Search code examples
dockerapache-kafkaredpanda

Why does the consumer redpanda/kafka already have data?


I have 2 Redpandas (Redpanda is just like Kafka). The datagen feeds into the producer Redpanda. If I query the producer RP I can see the data, but if I query the consumer RP at port 9093 it also already has data. Why? It seems like they act as a cluster. I just want them to act as independent entities.

# cleanup
rm -rf /tmp/redpanda
mkdir /tmp/redpanda
rm -rf /tmp/redpanda2
mkdir /tmp/redpanda2

# start producer redpanda
docker run --rm -v /tmp/redpanda:/var/lib/redpanda/data -p 8081:8081 -p 8082:8082 -p 9092:9092 -p 9644:9644  docker.vectorized.io/vectorized/redpanda:latest redpanda start --smp 1 --reserve-memory 0M --memory 4G --overprovisioned --node-id 0 --check=false

# start consumer redpanda
docker run --rm -v /tmp/redpanda2:/var/lib/redpanda/data -p 8083:8081 -p 8084:8082 -p 9093:9092 -p 9645:9644 docker.vectorized.io/vectorized/redpanda:latest redpanda start --smp 1 --reserve-memory 0M --memory 4G --overprovisioned --node-id 1 --check=false

# datagen metrics. Send to producer redpanda
docker run  --network host some-data-gen:latest /bin/sh -c "/datagen --brokers host.docker.internal:9092"

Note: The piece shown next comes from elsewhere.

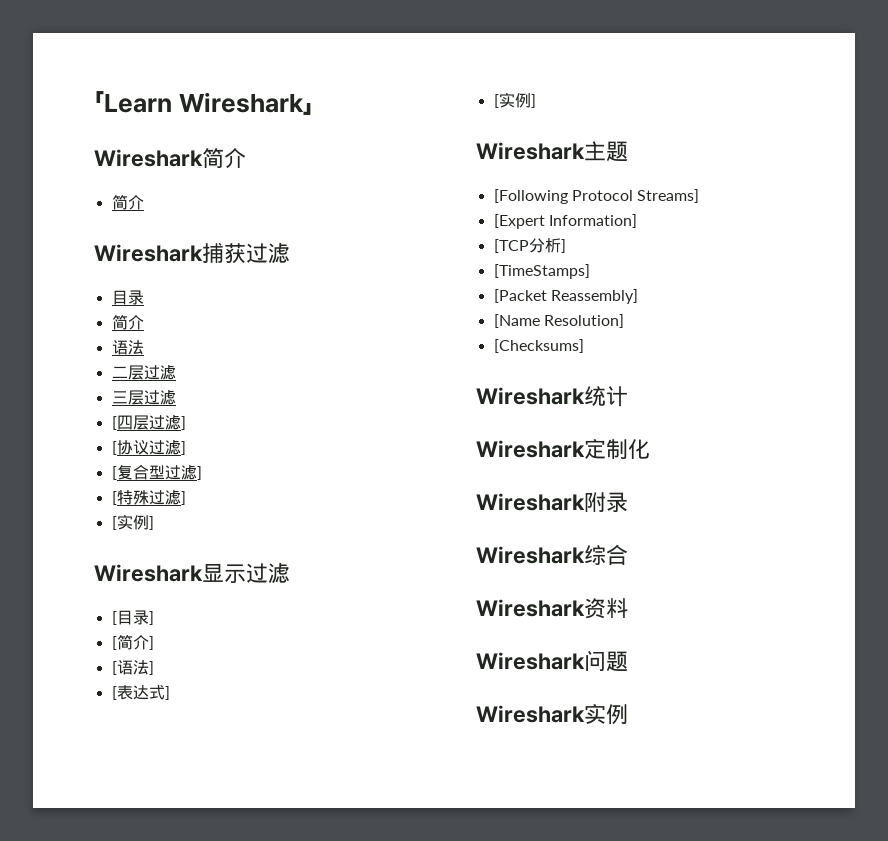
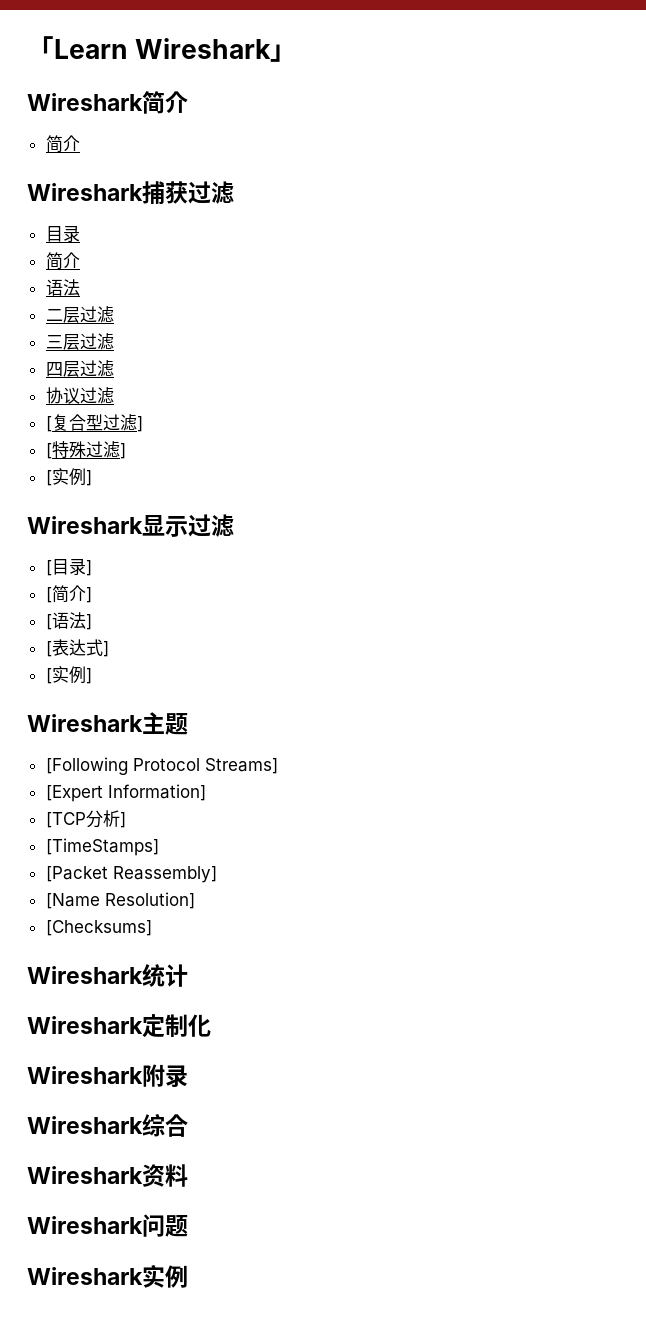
[111,416,117,430] [ -> (114, 341) none
[180,416,186,430] [111,441,117,455] ] // [ -> (114, 368) //
[180,441,186,455] ] -> (114, 395) none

# Events coming in at producer redpanda 
rpk --brokers localhost:9092 topic consume tcp_metrics --offset end

# already get events here 
rpk --brokers localhost:9093 topic consume tcp_metrics --offset end

EDIT

If I do not run rpk --brokers localhost:9093 topic consume tcp_metrics --offset end, and I check the volumes of the second redpanda, I do not see any data. Does rpk topic consume check if the topic is there or make it consume it? I thought this is just like SELECT * FROM topic;


Solution

  • Can you try the same after starting two containers in different Docker networks?

    If you run rpk --brokers localhost:9093 cluster metadata -b -c -t and rpk --brokers localhost:9092 cluster metadata -b -c -t, you should get different results if they are two separate clusters.